The average number of days of burn held at electric power plants is a forward-looking estimate of coal supply given a power plant's current stockpile and past consumption patterns. For bituminous units largely located in the eastern United States, the average number of days of burn increased slightly from the previous month, going from 86 days of forward-looking days of burn in August 2021 to 88 days of burn in September 2021. For subbituminous units largely located in the western United States, the average number of days of burn remained unchanged from the previous month at 82 days of burn.
|September 2021||September 2020||August 2021|
|Zone||Coal||Stocks (1000 tons)||Days of Burn||Stocks (1000 tons)||Days of Burn||% Change of Stocks||Stocks (1000 tons)||Days of Burn||% Change of Stocks|
Source: U.S. Energy Information Administration
NOTE: Stockpile levels shown above reflect a sample of electric power sector plants, which were used to create the days of burn statistics. These levels will not equal total electric power sector stockpile levels.
The Electricity Monthly Update is prepared by the Electric Power Operations Team, Office of Electricity, Renewables and Uranium Statistics, U.S. Energy Information Administration (EIA), U.S. Department of Energy. Data published in the Electricity Monthly Update are compiled from the following sources: U.S. Energy Information Administration, Form EIA-826,"Monthly Electric Utility Sales and Revenues with State Distributions Report," U.S. Energy Information Administration, Form EIA-923, "Power Plant Operations Report," fuel spot prices from Bloomberg Energy, electric power prices from SNL Energy, electric system demand data from Ventyx Energy Velocity Suite, and weather data and imagery from the National Oceanic and Atmospheric Administration.
The survey data are collected monthly using multiple-attribute cutoff sampling of power plants and electric retailers for the purpose of estimation for various data elements (generation, stocks, revenue, etc.) for various categories, such as geographic regions. (The data elements and categories are "attributes.") The nominal sample sizes are: for the Form EIA-826, approximately 450 electric utilities and other energy service providers; for the Form EIA-923, approximately 1900 plants. Regression-based (i.e., "prediction") methodologies are used to estimate totals from the sample. Essentially complete samples are collected for the Electric Power Monthly (EPM), which includes State-level values. The Electricity Monthly Update is based on an incomplete sample and includes only regional estimates and ranges for state values where applicable. Using "prediction," it is generally possible to make estimates based on the incomplete EPM sample, and still estimate variances.
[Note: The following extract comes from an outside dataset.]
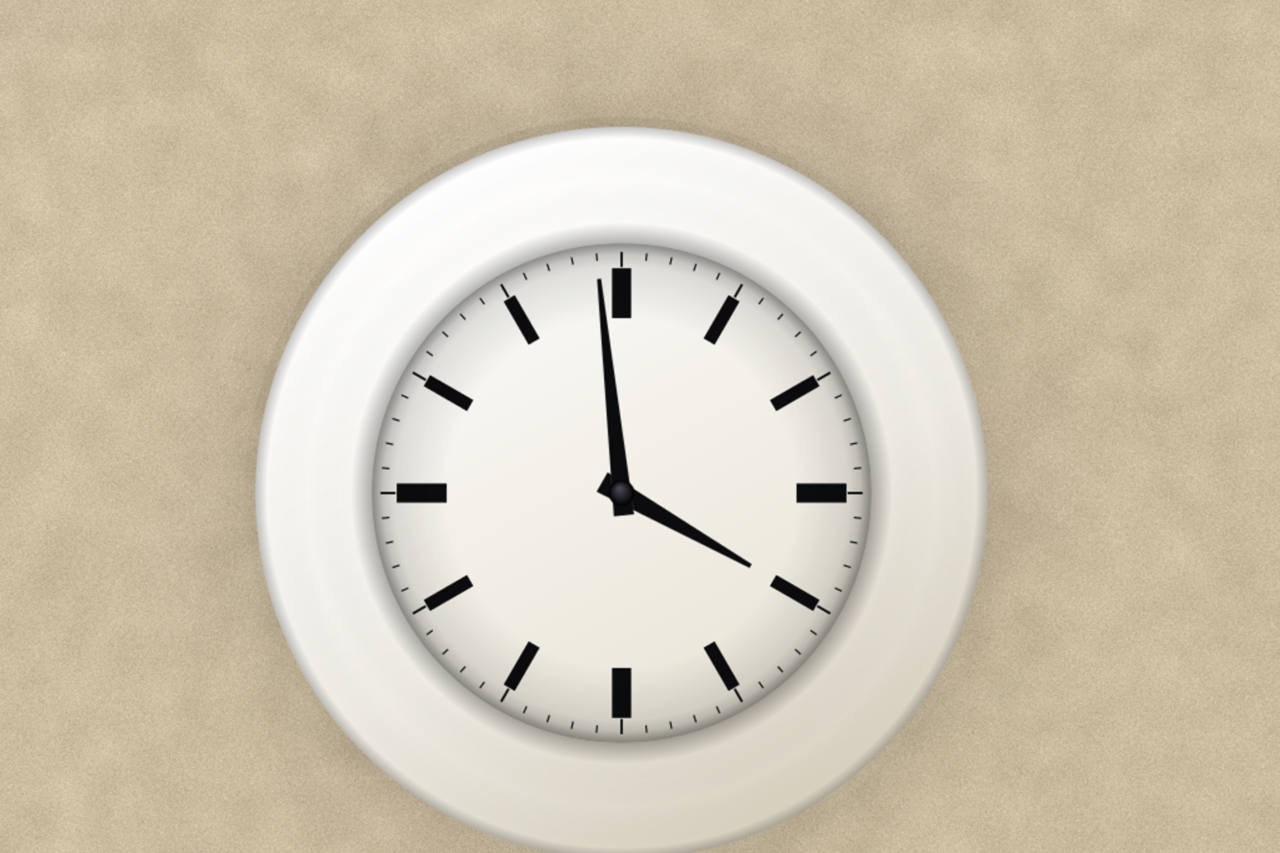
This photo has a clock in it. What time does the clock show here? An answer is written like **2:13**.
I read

For complete documentation on EIA monthly electric data collection and estimation, see the Technical Notes PDF to the Electric Power Monthly. Values displayed in the Electric Monthly Update may differ from values published in the Electric Power Monthly due to the additional data collection and data revisions that may occur between the releases of these two publications.
Accessing the data: The data included in most graphics can be downloaded via the "Download the data" icon above the navigation pane.Some missing data are proprietary and non-public.
For a guide that describes electricity data that EIA collects and how the data are made available to the public, see the Guide to EIA Electric Power Data.
The Key Indicators in the table located in the "Highlights" section, are defined below. The current month column includes data for the current month at a national level. The units vary by statistic, but are included in the table. The "% Change from 2010" value is the current month divided by the corresponding month last year (e.g. July 2011 divided by July 2010). This is true for Total Generation, Residential Retail Price, Retail Sales, Degree-Days, Coal Stocks, Coal and Natural Gas Consumption. The Henry Hub current month value is the average weekday price for the current month. The Henry Hub "% Change from 2010" value is the average weekday price of the same month from 2010 divided by the average weekday price of the current month.
The Electric Power Sector comprises electricity-only and combined heat and power (CHP) plants within the North American Industrial Classification System 22 category whose primary business is to sell electricity, or electricity and heat, to the public (i.e., electric utility plants and Independent Power Producers (IPPs), including IPP plants that operate as CHPs). The All Sectors totals include the Electric Power Sector and the Commercial and Industrial Sectors (Commercial and Industrial power producers are primarily CHP plants).
Degree-days are relative measurements of outdoor air temperature used as an index for heating and cooling energy requirements. Heating degree-days are the number of degrees that the daily average temperature falls below 65° F. Cooling degree-days are the number of degrees that the daily average temperature rises above 65° F. The daily average temperature is the mean of the maximum and minimum temperatures in a 24-hour period. For example, a weather station recording an average daily temperature of 40° F would report 25 heating degree-days for that day (and 0 cooling degree-days). If a weather station recorded an average daily temperature of 78° F, cooling degree-days for that station would be 13 (and 0 heating degree days).
The per capita retail sales statistics use 2011 population estimates from the U.S. Census Bureau and monthly data collected by the Energy Information Administration. The volume of electricity delivered to end users for all sectors in kilowatthours is divided by the 2011 population estimate for each state.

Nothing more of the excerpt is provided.